### Task prompt:
Output, word for word, the stretch of lines from the one containing "Liebes-Aus bekannt" through the one containing "Aktuelle Artikel", and nothing else.

***

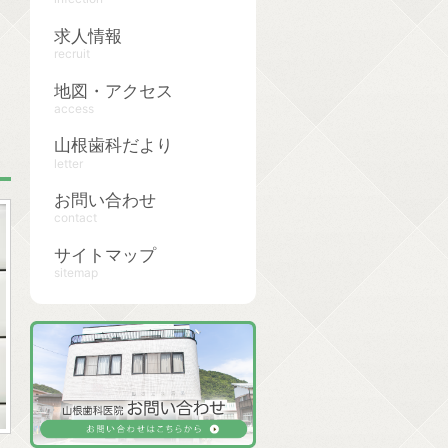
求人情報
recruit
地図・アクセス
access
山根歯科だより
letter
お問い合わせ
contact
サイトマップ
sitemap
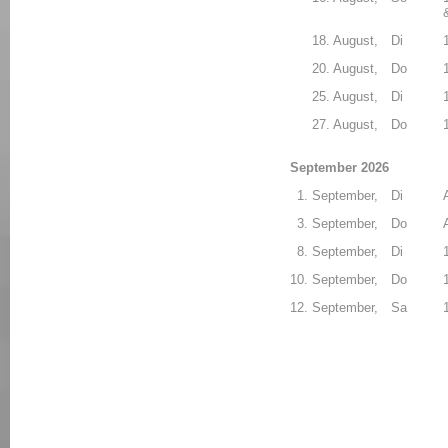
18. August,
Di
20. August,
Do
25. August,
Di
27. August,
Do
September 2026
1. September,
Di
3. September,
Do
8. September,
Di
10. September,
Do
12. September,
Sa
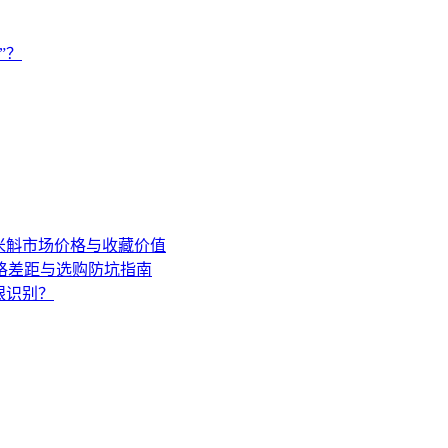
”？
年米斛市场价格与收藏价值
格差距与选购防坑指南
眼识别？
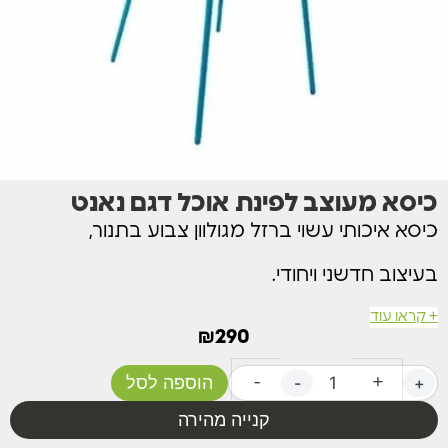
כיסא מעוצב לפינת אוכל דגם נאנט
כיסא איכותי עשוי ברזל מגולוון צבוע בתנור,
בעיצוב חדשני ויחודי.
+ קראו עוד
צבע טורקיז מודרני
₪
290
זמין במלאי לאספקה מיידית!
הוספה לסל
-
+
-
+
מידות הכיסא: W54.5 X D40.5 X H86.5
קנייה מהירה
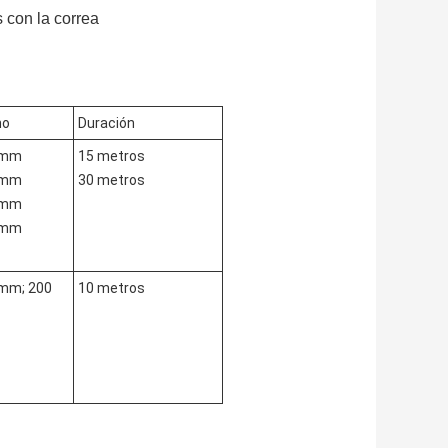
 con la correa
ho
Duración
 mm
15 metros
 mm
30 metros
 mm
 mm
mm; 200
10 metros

***

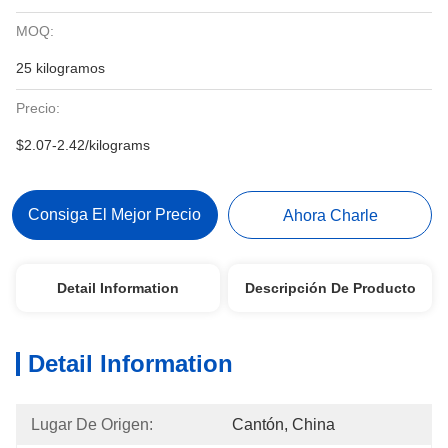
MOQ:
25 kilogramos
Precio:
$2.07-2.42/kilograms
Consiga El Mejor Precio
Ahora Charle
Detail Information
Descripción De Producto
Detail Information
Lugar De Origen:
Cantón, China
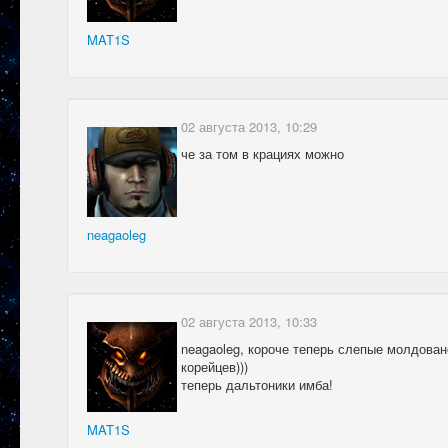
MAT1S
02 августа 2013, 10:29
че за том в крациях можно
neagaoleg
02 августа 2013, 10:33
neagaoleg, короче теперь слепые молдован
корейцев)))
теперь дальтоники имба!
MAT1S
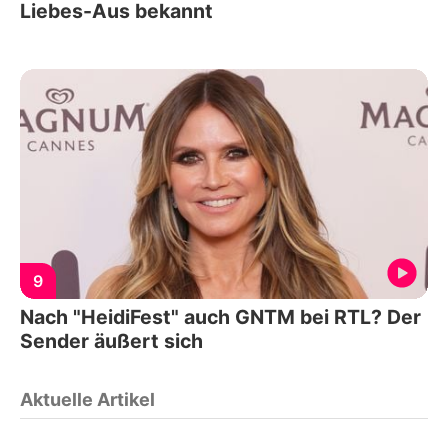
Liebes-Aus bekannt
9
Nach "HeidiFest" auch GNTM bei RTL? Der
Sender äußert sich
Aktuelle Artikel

***

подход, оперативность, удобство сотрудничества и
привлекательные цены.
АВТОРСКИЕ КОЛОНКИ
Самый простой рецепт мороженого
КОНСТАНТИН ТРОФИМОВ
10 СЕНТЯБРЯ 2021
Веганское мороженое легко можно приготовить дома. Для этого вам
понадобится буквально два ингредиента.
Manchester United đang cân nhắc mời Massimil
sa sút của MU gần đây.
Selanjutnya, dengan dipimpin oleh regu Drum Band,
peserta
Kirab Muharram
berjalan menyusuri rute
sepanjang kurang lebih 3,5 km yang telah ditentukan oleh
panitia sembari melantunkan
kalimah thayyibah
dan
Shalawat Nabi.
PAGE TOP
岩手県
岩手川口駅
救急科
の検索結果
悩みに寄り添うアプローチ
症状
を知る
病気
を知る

***

### Final answer:
Liebes-Aus bekannt
9
Nach "HeidiFest" auch GNTM bei RTL? Der
Sender äußert sich
Aktuelle Artikel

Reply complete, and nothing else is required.